Download Document: Hackers are Humans too: Cyber leads to Cl leads
Classification: TS//SI/REL TO CAN, AUS, GBR, NZL, and USA
Authoring Agency: CSE
Codenames: MAKERSMARK

The (In)effectiveness of Voluntarily Produced Transparency Reports

Payphones by Christopher Parsons (All Rights Reserved)

I have a paper on telecommunications transparency reports which has been accepted for publication in Business and Society for later this year.

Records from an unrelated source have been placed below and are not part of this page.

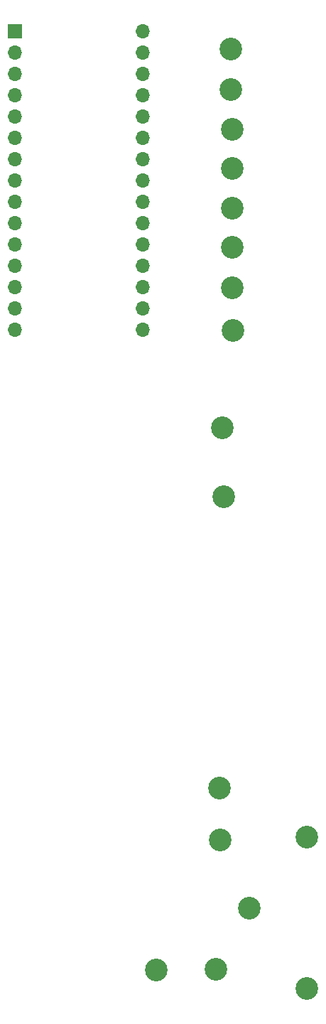
<source format=gbr>
%TF.GenerationSoftware,KiCad,Pcbnew,5.1.6-c6e7f7d~87~ubuntu18.04.1*%
%TF.CreationDate,2021-02-12T17:03:38+13:00*%
%TF.ProjectId,Volume Control Ultimate 2 Feb9,566f6c75-6d65-4204-936f-6e74726f6c20,rev?*%
%TF.SameCoordinates,Original*%
%TF.FileFunction,Soldermask,Bot*%
%TF.FilePolarity,Negative*%
%FSLAX46Y46*%
G04 Gerber Fmt 4.6, Leading zero omitted, Abs format (unit mm)*
G04 Created by KiCad (PCBNEW 5.1.6-c6e7f7d~87~ubuntu18.04.1) date 2021-02-12 17:03:38*
%MOMM*%
%LPD*%
G01*
G04 APERTURE LIST*
%ADD10R,1.700000X1.700000*%
%ADD11O,1.700000X1.700000*%
%ADD12C,2.700000*%
G04 APERTURE END LIST*
D10*
%TO.C,A1*%
X85090000Y-50419000D03*
D11*
X100330000Y-83439000D03*
X85090000Y-52959000D03*
X100330000Y-80899000D03*
X85090000Y-55499000D03*
X100330000Y-78359000D03*
X85090000Y-58039000D03*
X100330000Y-75819000D03*
X85090000Y-60579000D03*
X100330000Y-73279000D03*
X85090000Y-63119000D03*
X100330000Y-70739000D03*
X85090000Y-65659000D03*
X100330000Y-68199000D03*
X85090000Y-68199000D03*
X100330000Y-65659000D03*
X85090000Y-70739000D03*
X100330000Y-63119000D03*
X85090000Y-73279000D03*
X100330000Y-60579000D03*
X85090000Y-75819000D03*
X100330000Y-58039000D03*
X85090000Y-78359000D03*
X100330000Y-55499000D03*
X85090000Y-80899000D03*
X100330000Y-52959000D03*
X85090000Y-83439000D03*
X100330000Y-50419000D03*
X85090000Y-85979000D03*
X100330000Y-85979000D03*
%TD*%
D12*
%TO.C,J1*%
X111125000Y-86106000D03*
%TD*%
%TO.C,J2*%
X110998000Y-81026000D03*
%TD*%
%TO.C,J3*%
X110998000Y-76200000D03*
%TD*%
%TO.C,J4*%
X110998000Y-71501000D03*
%TD*%
%TO.C,J5*%
X110998000Y-66802000D03*
%TD*%
%TO.C,J6*%
X110998000Y-62103000D03*
%TD*%
%TO.C,J7*%
X110871000Y-57404000D03*
%TD*%
%TO.C,J8*%
X110871000Y-52578000D03*
%TD*%
%TO.C,J9*%
X109982000Y-105918000D03*
%TD*%
%TO.C,J10*%
X109855000Y-97663000D03*
%TD*%
%TO.C,J11*%
X113030000Y-154940000D03*
%TD*%
%TO.C,J12*%
X119888000Y-146431000D03*
%TD*%
%TO.C,J13*%
X119888000Y-164465000D03*
%TD*%
%TO.C,J14*%
X109093000Y-162179000D03*
%TD*%
%TO.C,J15*%
X101981000Y-162306000D03*
%TD*%
%TO.C,J16*%
X109601000Y-146812000D03*
%TD*%
%TO.C,J17*%
X109474000Y-140589000D03*
%TD*%
M02*

</source>
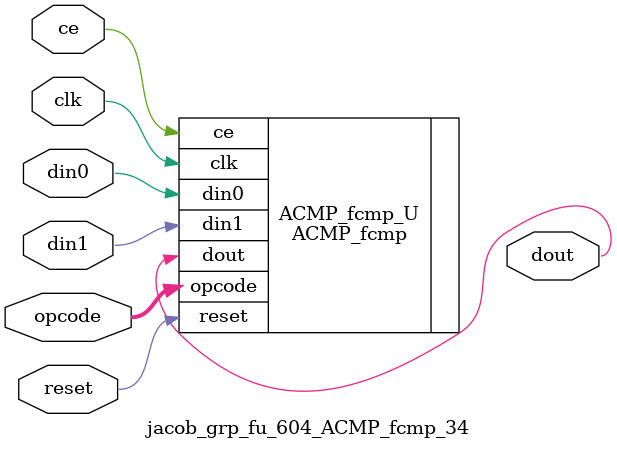
<source format=v>

`timescale 1 ns / 1 ps
module jacob_grp_fu_604_ACMP_fcmp_34(
    clk,
    reset,
    ce,
    din0,
    din1,
    opcode,
    dout);

parameter ID = 32'd1;
parameter NUM_STAGE = 32'd1;
parameter din0_WIDTH = 32'd1;
parameter din1_WIDTH = 32'd1;
parameter dout_WIDTH = 32'd1;
input clk;
input reset;
input ce;
input[din0_WIDTH - 1:0] din0;
input[din1_WIDTH - 1:0] din1;
input[5 - 1:0] opcode;
output[dout_WIDTH - 1:0] dout;



ACMP_fcmp #(
.ID( ID ),
.NUM_STAGE( 2 ),
.din0_WIDTH( din0_WIDTH ),
.din1_WIDTH( din1_WIDTH ),
.dout_WIDTH( dout_WIDTH ))
ACMP_fcmp_U(
    .clk( clk ),
    .reset( reset ),
    .ce( ce ),
    .din0( din0 ),
    .din1( din1 ),
    .dout( dout ),
    .opcode( opcode ));

endmodule

</source>
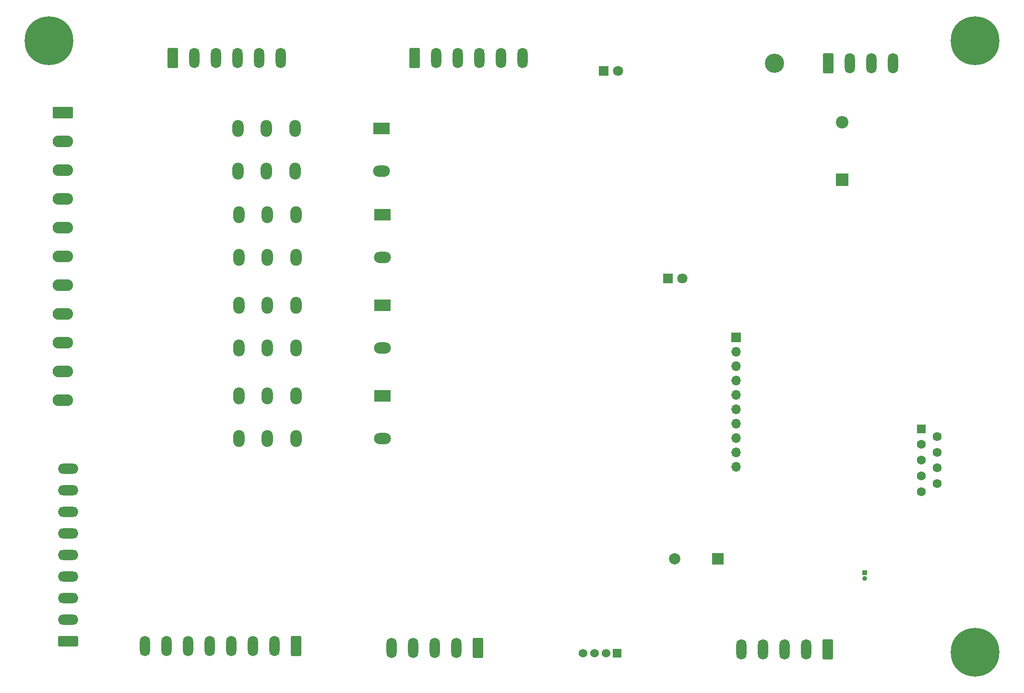
<source format=gbs>
G04 #@! TF.GenerationSoftware,KiCad,Pcbnew,9.0.1*
G04 #@! TF.CreationDate,2025-05-27T11:42:45+02:00*
G04 #@! TF.ProjectId,BANC_TEST_418,42414e43-5f54-4455-9354-5f3431382e6b,rev?*
G04 #@! TF.SameCoordinates,Original*
G04 #@! TF.FileFunction,Soldermask,Bot*
G04 #@! TF.FilePolarity,Negative*
%FSLAX46Y46*%
G04 Gerber Fmt 4.6, Leading zero omitted, Abs format (unit mm)*
G04 Created by KiCad (PCBNEW 9.0.1) date 2025-05-27 11:42:45*
%MOMM*%
%LPD*%
G01*
G04 APERTURE LIST*
G04 Aperture macros list*
%AMRoundRect*
0 Rectangle with rounded corners*
0 $1 Rounding radius*
0 $2 $3 $4 $5 $6 $7 $8 $9 X,Y pos of 4 corners*
0 Add a 4 corners polygon primitive as box body*
4,1,4,$2,$3,$4,$5,$6,$7,$8,$9,$2,$3,0*
0 Add four circle primitives for the rounded corners*
1,1,$1+$1,$2,$3*
1,1,$1+$1,$4,$5*
1,1,$1+$1,$6,$7*
1,1,$1+$1,$8,$9*
0 Add four rect primitives between the rounded corners*
20,1,$1+$1,$2,$3,$4,$5,0*
20,1,$1+$1,$4,$5,$6,$7,0*
20,1,$1+$1,$6,$7,$8,$9,0*
20,1,$1+$1,$8,$9,$2,$3,0*%
G04 Aperture macros list end*
%ADD10RoundRect,0.250000X1.550000X-0.650000X1.550000X0.650000X-1.550000X0.650000X-1.550000X-0.650000X0*%
%ADD11O,3.600000X1.800000*%
%ADD12R,1.800000X1.800000*%
%ADD13C,1.800000*%
%ADD14R,1.600000X1.600000*%
%ADD15C,1.600000*%
%ADD16RoundRect,0.250000X-0.650000X-1.550000X0.650000X-1.550000X0.650000X1.550000X-0.650000X1.550000X0*%
%ADD17O,1.800000X3.600000*%
%ADD18O,2.000000X3.000000*%
%ADD19R,3.000000X2.000000*%
%ADD20O,3.000000X2.000000*%
%ADD21RoundRect,0.249999X-1.550001X0.790001X-1.550001X-0.790001X1.550001X-0.790001X1.550001X0.790001X0*%
%ADD22O,3.600000X2.080000*%
%ADD23RoundRect,0.250000X0.650000X1.550000X-0.650000X1.550000X-0.650000X-1.550000X0.650000X-1.550000X0*%
%ADD24C,8.600000*%
%ADD25R,1.524000X1.524000*%
%ADD26C,1.524000*%
%ADD27C,3.400000*%
%ADD28R,2.200000X2.200000*%
%ADD29O,2.200000X2.200000*%
%ADD30R,1.700000X1.700000*%
%ADD31O,1.700000X1.700000*%
%ADD32R,0.850000X0.850000*%
%ADD33O,0.850000X0.850000*%
%ADD34R,2.000000X2.000000*%
%ADD35C,2.000000*%
G04 APERTURE END LIST*
D10*
X85550000Y-137400000D03*
D11*
X85550000Y-133590000D03*
X85550000Y-129780000D03*
X85550000Y-125970000D03*
X85550000Y-122160000D03*
X85550000Y-118350000D03*
X85550000Y-114540000D03*
X85550000Y-110730000D03*
X85550000Y-106920000D03*
D12*
X191350000Y-73350000D03*
D13*
X193890000Y-73350000D03*
D14*
X236024669Y-99890000D03*
D15*
X236024669Y-102660000D03*
X236024669Y-105430000D03*
X236024669Y-108200000D03*
X236024669Y-110970000D03*
X238864669Y-101275000D03*
X238864669Y-104045000D03*
X238864669Y-106815000D03*
X238864669Y-109585000D03*
D16*
X104000000Y-34350000D03*
D17*
X107810000Y-34350000D03*
X111620000Y-34350000D03*
X115430000Y-34350000D03*
X119240000Y-34350000D03*
X123050000Y-34350000D03*
D18*
X120510000Y-54350000D03*
X120510000Y-46850000D03*
X125550000Y-54350000D03*
X125550000Y-46850000D03*
X115470000Y-54350000D03*
X115470000Y-46850000D03*
D19*
X140810000Y-46850000D03*
D20*
X140810000Y-54350000D03*
D18*
X120660000Y-101600000D03*
X120660000Y-94100000D03*
X125700000Y-101600000D03*
X125700000Y-94100000D03*
X115620000Y-101600000D03*
X115620000Y-94100000D03*
D19*
X140960000Y-94100000D03*
D20*
X140960000Y-101600000D03*
D21*
X84550000Y-44030000D03*
D22*
X84550000Y-49110000D03*
X84550000Y-54190000D03*
X84550000Y-59270000D03*
X84550000Y-64350000D03*
X84550000Y-69430000D03*
X84550000Y-74510000D03*
X84550000Y-79590000D03*
X84550000Y-84670000D03*
X84550000Y-89750000D03*
X84550000Y-94830000D03*
D16*
X146690000Y-34350000D03*
D17*
X150500000Y-34350000D03*
X154310000Y-34350000D03*
X158120000Y-34350000D03*
X161930000Y-34350000D03*
X165740000Y-34350000D03*
D23*
X125745000Y-138250000D03*
D17*
X121935000Y-138250000D03*
X118125000Y-138250000D03*
X114315000Y-138250000D03*
X110505000Y-138250000D03*
X106695000Y-138250000D03*
X102885000Y-138250000D03*
X99075000Y-138250000D03*
D24*
X245550000Y-139350000D03*
D16*
X219620000Y-35350000D03*
D17*
X223430000Y-35350000D03*
X227240000Y-35350000D03*
X231050000Y-35350000D03*
D24*
X82100000Y-31330000D03*
D25*
X182400000Y-139575000D03*
D26*
X180400000Y-139575000D03*
X178400000Y-139575000D03*
X176400000Y-139575000D03*
D23*
X219550000Y-138850000D03*
D17*
X215740000Y-138850000D03*
X211930000Y-138850000D03*
X208120000Y-138850000D03*
X204310000Y-138850000D03*
D27*
X210150000Y-35350000D03*
D24*
X245550000Y-31330000D03*
D28*
X222050000Y-55930000D03*
D29*
X222050000Y-45770000D03*
D30*
X203400000Y-83745000D03*
D31*
X203400000Y-86285000D03*
X203400000Y-88825000D03*
X203400000Y-91365000D03*
X203400000Y-93905000D03*
X203400000Y-96445000D03*
X203400000Y-98985000D03*
X203400000Y-101525000D03*
X203400000Y-104065000D03*
X203400000Y-106605000D03*
D18*
X120660000Y-85600000D03*
X120660000Y-78100000D03*
X125700000Y-85600000D03*
X125700000Y-78100000D03*
X115620000Y-85600000D03*
X115620000Y-78100000D03*
D19*
X140960000Y-78100000D03*
D20*
X140960000Y-85600000D03*
D12*
X180000000Y-36700000D03*
D13*
X182540000Y-36700000D03*
D18*
X120660000Y-69600000D03*
X120660000Y-62100000D03*
X125700000Y-69600000D03*
X125700000Y-62100000D03*
X115620000Y-69600000D03*
X115620000Y-62100000D03*
D19*
X140960000Y-62100000D03*
D20*
X140960000Y-69600000D03*
D23*
X157860000Y-138600000D03*
D17*
X154050000Y-138600000D03*
X150240000Y-138600000D03*
X146430000Y-138600000D03*
X142620000Y-138600000D03*
D32*
X226050000Y-125350000D03*
D33*
X226050000Y-126350000D03*
D34*
X200150000Y-122850000D03*
D35*
X192550000Y-122850000D03*
M02*

</source>
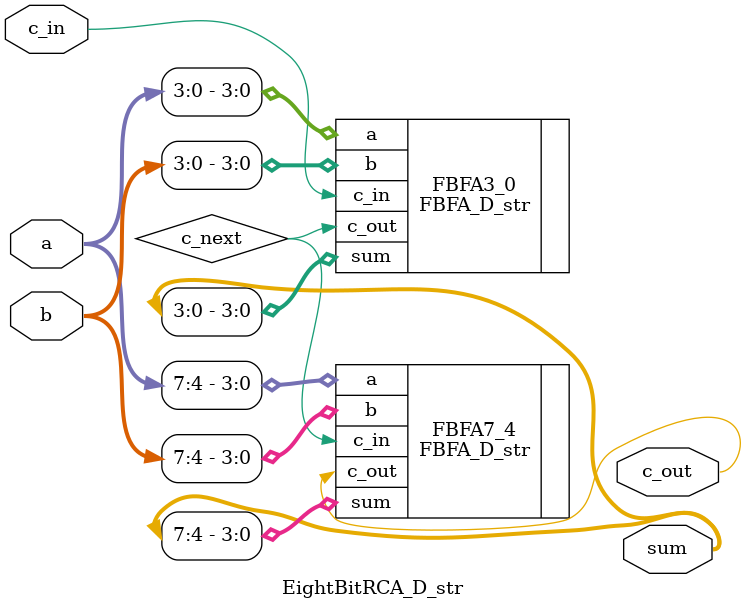
<source format=v>
`timescale 1ns / 1ps

// Delayed 8-bit ripple carry adder
module EightBitRCA_D_str(
    output c_out,
    output [7:0] sum,
    input [7:0] a,
    input [7:0] b,
    input c_in
    );
    
    wire c_next;            // the carry out of the 4-bit adder that sums bits 3-0 of a and b
    
    //compute sum using 2 4-bit RCA's
    FBFA_D_str      FBFA3_0     (.c_out(c_next), .sum(sum[3:0]), .a(a[3:0]), .b(b[3:0]), .c_in(c_in));       // compute sum of bits 3-0 of a and b with c_in using a 4-bit RCA
    FBFA_D_str      FBFA7_4     (.c_out(c_out), .sum(sum[7:4]), .a(a[7:4]), .b(b[7:4]), .c_in(c_next));      // compute sum of bits 7-4 of a and b with c_next using a 4-bit RCA  
    
endmodule
</source>
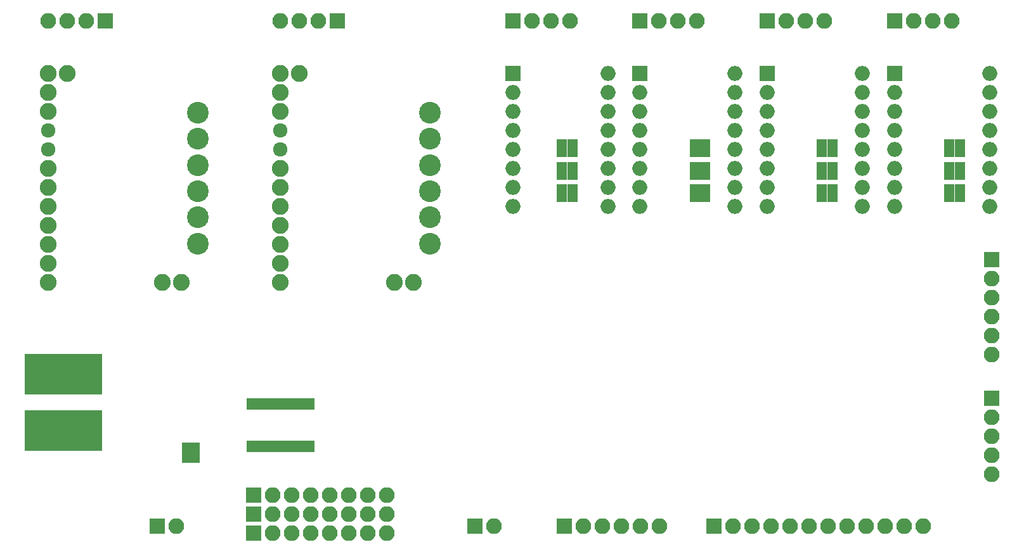
<source format=gbr>
G04 #@! TF.FileFunction,Soldermask,Top*
%FSLAX46Y46*%
G04 Gerber Fmt 4.6, Leading zero omitted, Abs format (unit mm)*
G04 Created by KiCad (PCBNEW 4.0.7) date 03/14/18 22:29:54*
%MOMM*%
%LPD*%
G01*
G04 APERTURE LIST*
%ADD10C,0.100000*%
%ADD11R,2.000000X2.000000*%
%ADD12O,2.000000X2.000000*%
%ADD13R,10.400000X5.400000*%
%ADD14R,2.100000X2.100000*%
%ADD15O,2.100000X2.100000*%
%ADD16R,1.400000X2.400000*%
%ADD17R,2.400000X1.400000*%
%ADD18C,2.250000*%
%ADD19C,1.924000*%
%ADD20C,2.900000*%
%ADD21R,0.800000X1.500000*%
G04 APERTURE END LIST*
D10*
D11*
X180000000Y-57000000D03*
D12*
X192700000Y-74780000D03*
X180000000Y-59540000D03*
X192700000Y-72240000D03*
X180000000Y-62080000D03*
X192700000Y-69700000D03*
X180000000Y-64620000D03*
X192700000Y-67160000D03*
X180000000Y-67160000D03*
X192700000Y-64620000D03*
X180000000Y-69700000D03*
X192700000Y-62080000D03*
X180000000Y-72240000D03*
X192700000Y-59540000D03*
X180000000Y-74780000D03*
X192700000Y-57000000D03*
D11*
X197000000Y-57000000D03*
D12*
X209700000Y-74780000D03*
X197000000Y-59540000D03*
X209700000Y-72240000D03*
X197000000Y-62080000D03*
X209700000Y-69700000D03*
X197000000Y-64620000D03*
X209700000Y-67160000D03*
X197000000Y-67160000D03*
X209700000Y-64620000D03*
X197000000Y-69700000D03*
X209700000Y-62080000D03*
X197000000Y-72240000D03*
X209700000Y-59540000D03*
X197000000Y-74780000D03*
X209700000Y-57000000D03*
D11*
X214000000Y-57000000D03*
D12*
X226700000Y-74780000D03*
X214000000Y-59540000D03*
X226700000Y-72240000D03*
X214000000Y-62080000D03*
X226700000Y-69700000D03*
X214000000Y-64620000D03*
X226700000Y-67160000D03*
X214000000Y-67160000D03*
X226700000Y-64620000D03*
X214000000Y-69700000D03*
X226700000Y-62080000D03*
X214000000Y-72240000D03*
X226700000Y-59540000D03*
X214000000Y-74780000D03*
X226700000Y-57000000D03*
D11*
X231000000Y-57000000D03*
D12*
X243700000Y-74780000D03*
X231000000Y-59540000D03*
X243700000Y-72240000D03*
X231000000Y-62080000D03*
X243700000Y-69700000D03*
X231000000Y-64620000D03*
X243700000Y-67160000D03*
X231000000Y-67160000D03*
X243700000Y-64620000D03*
X231000000Y-69700000D03*
X243700000Y-62080000D03*
X231000000Y-72240000D03*
X243700000Y-59540000D03*
X231000000Y-74780000D03*
X243700000Y-57000000D03*
D13*
X120000000Y-97250000D03*
X120000000Y-104750000D03*
D14*
X180000000Y-50000000D03*
D15*
X182540000Y-50000000D03*
X185080000Y-50000000D03*
X187620000Y-50000000D03*
D14*
X197000000Y-50000000D03*
D15*
X199540000Y-50000000D03*
X202080000Y-50000000D03*
X204620000Y-50000000D03*
D14*
X214000000Y-50000000D03*
D15*
X216540000Y-50000000D03*
X219080000Y-50000000D03*
X221620000Y-50000000D03*
D14*
X231000000Y-50000000D03*
D15*
X233540000Y-50000000D03*
X236080000Y-50000000D03*
X238620000Y-50000000D03*
D14*
X125620000Y-50000000D03*
D15*
X123080000Y-50000000D03*
X120540000Y-50000000D03*
X118000000Y-50000000D03*
D14*
X156620000Y-50000000D03*
D15*
X154080000Y-50000000D03*
X151540000Y-50000000D03*
X149000000Y-50000000D03*
D14*
X206920000Y-117500000D03*
D15*
X209460000Y-117500000D03*
X212000000Y-117500000D03*
X214540000Y-117500000D03*
X217080000Y-117500000D03*
X219620000Y-117500000D03*
X222160000Y-117500000D03*
X224700000Y-117500000D03*
X227240000Y-117500000D03*
X229780000Y-117500000D03*
X232320000Y-117500000D03*
X234860000Y-117500000D03*
D14*
X244000000Y-100460000D03*
D15*
X244000000Y-103000000D03*
X244000000Y-105540000D03*
X244000000Y-108080000D03*
X244000000Y-110620000D03*
D14*
X244000000Y-81920000D03*
D15*
X244000000Y-84460000D03*
X244000000Y-87000000D03*
X244000000Y-89540000D03*
X244000000Y-92080000D03*
X244000000Y-94620000D03*
D14*
X186920000Y-117500000D03*
D15*
X189460000Y-117500000D03*
X192000000Y-117500000D03*
X194540000Y-117500000D03*
X197080000Y-117500000D03*
X199620000Y-117500000D03*
D14*
X145380000Y-115900000D03*
D15*
X147920000Y-115900000D03*
X150460000Y-115900000D03*
X153000000Y-115900000D03*
X155540000Y-115900000D03*
X158080000Y-115900000D03*
X160620000Y-115900000D03*
X163160000Y-115900000D03*
D14*
X145380000Y-118440000D03*
D15*
X147920000Y-118440000D03*
X150460000Y-118440000D03*
X153000000Y-118440000D03*
X155540000Y-118440000D03*
X158080000Y-118440000D03*
X160620000Y-118440000D03*
X163160000Y-118440000D03*
D14*
X132500000Y-117500000D03*
D15*
X135040000Y-117500000D03*
D14*
X145380000Y-113360000D03*
D15*
X147920000Y-113360000D03*
X150460000Y-113360000D03*
X153000000Y-113360000D03*
X155540000Y-113360000D03*
X158080000Y-113360000D03*
X160620000Y-113360000D03*
X163160000Y-113360000D03*
D16*
X186600000Y-73000000D03*
X188000000Y-73000000D03*
X204300000Y-73000000D03*
X205700000Y-73000000D03*
X221300000Y-73000000D03*
X222700000Y-73000000D03*
X238300000Y-73000000D03*
X239700000Y-73000000D03*
X186600000Y-70000000D03*
X188000000Y-70000000D03*
X204300000Y-70000000D03*
X205700000Y-70000000D03*
X221300000Y-70000000D03*
X222700000Y-70000000D03*
X238300000Y-70000000D03*
X239700000Y-70000000D03*
X186600000Y-67000000D03*
X188000000Y-67000000D03*
X204300000Y-67000000D03*
X205700000Y-67000000D03*
X221300000Y-67000000D03*
X222700000Y-67000000D03*
X238300000Y-67000000D03*
X239700000Y-67000000D03*
D17*
X137000000Y-107000000D03*
X137000000Y-108400000D03*
D18*
X120540000Y-57000000D03*
X118000000Y-57000000D03*
X118000000Y-59541818D03*
X118000000Y-62083636D03*
D19*
X118000000Y-64625454D03*
X118000000Y-67167272D03*
D18*
X118000000Y-69709090D03*
X118000000Y-72250908D03*
X118000000Y-74792726D03*
X118000000Y-77334544D03*
X118000000Y-79876362D03*
X118000000Y-82418180D03*
X118000000Y-84959998D03*
D20*
X137940000Y-62250000D03*
X137940000Y-65750000D03*
X137940000Y-69250000D03*
X137940000Y-72750000D03*
X137940000Y-76250000D03*
X137940000Y-79750000D03*
D18*
X135780000Y-84959998D03*
X133240000Y-84959998D03*
X151540000Y-57000000D03*
X149000000Y-57000000D03*
X149000000Y-59541818D03*
X149000000Y-62083636D03*
D19*
X149000000Y-64625454D03*
X149000000Y-67167272D03*
D18*
X149000000Y-69709090D03*
X149000000Y-72250908D03*
X149000000Y-74792726D03*
X149000000Y-77334544D03*
X149000000Y-79876362D03*
X149000000Y-82418180D03*
X149000000Y-84959998D03*
D20*
X168940000Y-62250000D03*
X168940000Y-65750000D03*
X168940000Y-69250000D03*
X168940000Y-72750000D03*
X168940000Y-76250000D03*
X168940000Y-79750000D03*
D18*
X166780000Y-84959998D03*
X164240000Y-84959998D03*
D21*
X144775000Y-106850000D03*
X145425000Y-106850000D03*
X146075000Y-106850000D03*
X146725000Y-106850000D03*
X147375000Y-106850000D03*
X148025000Y-106850000D03*
X148675000Y-106850000D03*
X149325000Y-106850000D03*
X149975000Y-106850000D03*
X150625000Y-106850000D03*
X151275000Y-106850000D03*
X151925000Y-106850000D03*
X152575000Y-106850000D03*
X153225000Y-106850000D03*
X153225000Y-101150000D03*
X152575000Y-101150000D03*
X151925000Y-101150000D03*
X151275000Y-101150000D03*
X150625000Y-101150000D03*
X149975000Y-101150000D03*
X149325000Y-101150000D03*
X148675000Y-101150000D03*
X148025000Y-101150000D03*
X147375000Y-101150000D03*
X146725000Y-101150000D03*
X146075000Y-101150000D03*
X145425000Y-101150000D03*
X144775000Y-101150000D03*
D14*
X175000000Y-117500000D03*
D15*
X177540000Y-117500000D03*
M02*

</source>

Centrally, the paper finds that companies will not necessarily produce easily comparable reports in relatively calm political waters and that, even should reports become comparable, they may conceal as much as they reveal. Using a model for evaluating transparency reporting used by Fung, Graham, and Weil in their 2007 book, Full Disclosure: The Perils and Promises of Transparency, I find that the reports issued by telecommunications companies are somewhat effective because they have led to changes in corporate behaviour and stakeholder interest, but have have been largely ineffective in prodding governments to behave more accountably. Moreover, reports issued by Canadian companies routinely omit how companies themselves are involved in facilitating government surveillance efforts when not legally required to do so. In effect, transparency reporting — even if comparable across industry partners — risks treating the symptom — the secrecy of surveillance — without getting to the cause — how surveillance is facilitated by firms themselves.

A pre-copyedited version of the paper, titled, “The (In)effectiveness of Voluntarily Produced Transparency Reports,” is available at the Social Sciences Research Network.